After the trial judged denied a motion to suppress the evidence, and Matalonis was convicted, the Court of Appeals found that the search had violated the Fourth Amendment.
In February, the Supreme Court, in one of its first decisions joined by Justice Rebecca Bradley, reversed the Court of Appeals, finding the search was lawful because the police were acting in a "community caretaker," function, not investigating a crime.
In a petition to the U.S. Supreme Court, Matalonis' attorneys, Mark Richards and Brian Dimmer of Racine, argue that doctrine began in the case of a car search, and that only Wisconsin and a few other states stretch it to cover someone's home. Two federal appellate circuits have adopted the expanded view, and four -- including the 7th Circuit, which covers Wisconsin -- have rejected it. That split usually increases the odds of the high court accepting a case.
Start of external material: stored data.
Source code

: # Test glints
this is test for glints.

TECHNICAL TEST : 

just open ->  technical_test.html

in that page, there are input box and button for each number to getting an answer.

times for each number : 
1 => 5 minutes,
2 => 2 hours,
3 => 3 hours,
The petition notes that when Kenosha police later sought a search warrant, after they'd already entered the locked bedroom and found the pot plant, they were turned down.
The trial judge denied Matalonis' motion to suppress the plant as illegally obtained evidence, agreeing with police that blood around the home - from the fight between the brothers -- was enough to leave officers concerned that someone might be injured in the locked room.
The dissent at the Wisconsin Supreme Court felt the community caretaker exception was being so broadly interpretted that it could swallow the entire Fourth Amendment.
It could be months before the U.S. Supreme Court decides whether take the case.